Of course, an important question is whether they have a license for the title and profession they represent and who issues that license, since many professionals present themselves as counselors/therapists, although they don’t have necessary licenses and recognitions. You can ask a potential consultant about additional educations they attended or other sources of support they use to make their work with clients better. Experts who are open to continuous learning, who admit when they don’t know or are unsure, who don’t shy away from consulting with older colleagues when they encounter difficulties in working with clients, certainly instill more confidence, show that they care about their clients' well-being and invest in the development of their professional competences. 

Once you have decided who you will contact, it is advisable to call and arrange an appointment in person whenever possible. Most people feel nervous when they first call to make an appointment, which is a normal and expected reaction. It is when we acknowledge our powerlessness and vulnerability in a certain way and agree to put ourselves into the hands of someone we don't really know yet, which can be difficult. At the same time, in direct contact with a potential counselor, we have the opportunity to check what difficulties are that person's area of expertise, what experience they have and ask other questions that are important to us for the final decision (such as their availability and how long is the waiting list for an appointment, the price of the service, the location where they work ...). Here we also have the opportunity to get some information about how that person makes contact, how open they are for a conversation, and we create first impression which we evaluate and continue to form in person.

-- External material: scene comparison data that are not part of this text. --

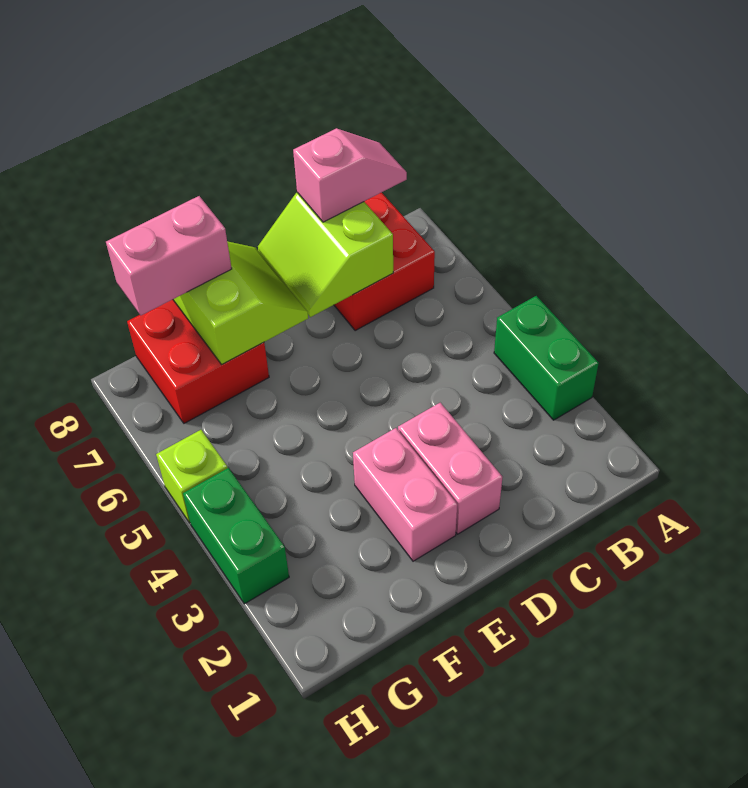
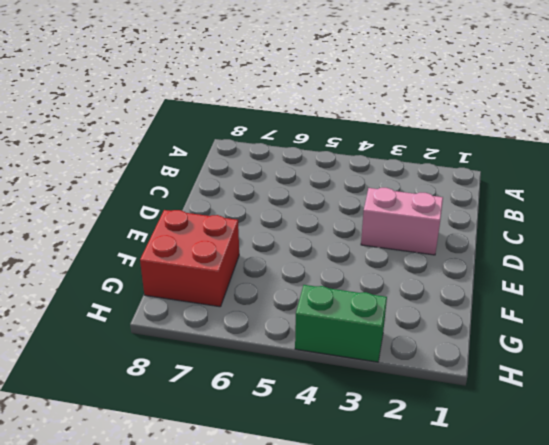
none -> green brick A3:A4 level 1
none -> red brick B7:C8 level 1

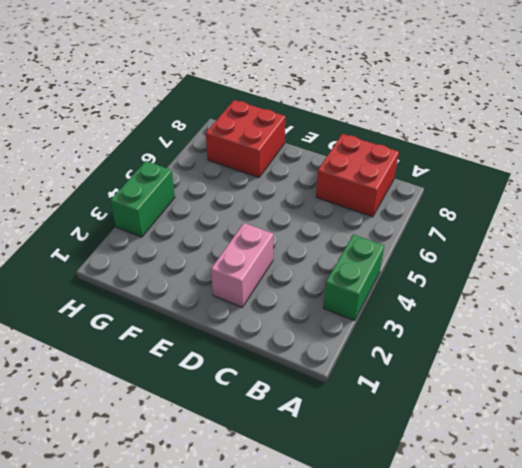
none -> pink brick E2:E3 level 1
none -> lime brick H5 level 1

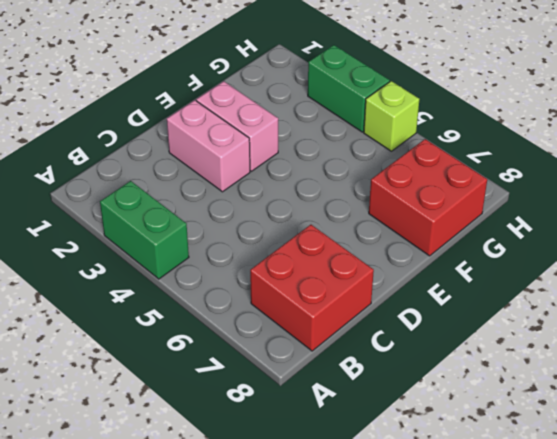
none -> lime slope C7:D8 level 2 top C
none -> lime slope E7:F8 level 2 top F

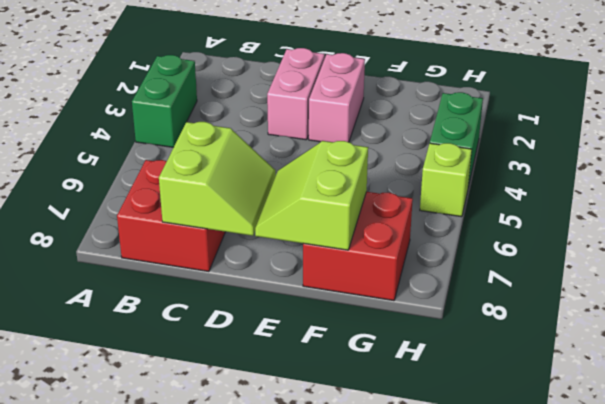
none -> pink slope B8:C8 level 3 top C
none -> pink brick F8:G8 level 3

When you arrive at your appointment, be sure to pay attention to how you feel with your chosen counselor and how your child reacts in their presence. Notice how the specialist makes contact with you, how they approach the child, and how well they adjust to that interaction.

Make sure you give yourself time after the appointment and pay attention to your impressions, observe how you feel afterwards. Ask your child, especially if they are older or adolescent, how was it for them, how they felt, what they liked, and if there was something that was difficult. If you or your child have any other questions, write them down and bring them to your next appointment. Consider your child's reaction to a therapist or to seeking professional help, but make sure that, especially if your child is young, it is you who takes responsibility for the final decision.

Sometimes it happens that, despite good recommendations, we don’t "click" with the counselor, we don't establish a relationship of trust for working together. In these situations, it is important not to give up from professional support, especially not thinking that there is no help available for us. Similar to other situations in life, it is sometimes important to knock on multiple doors before finding the person who is best for us and our child.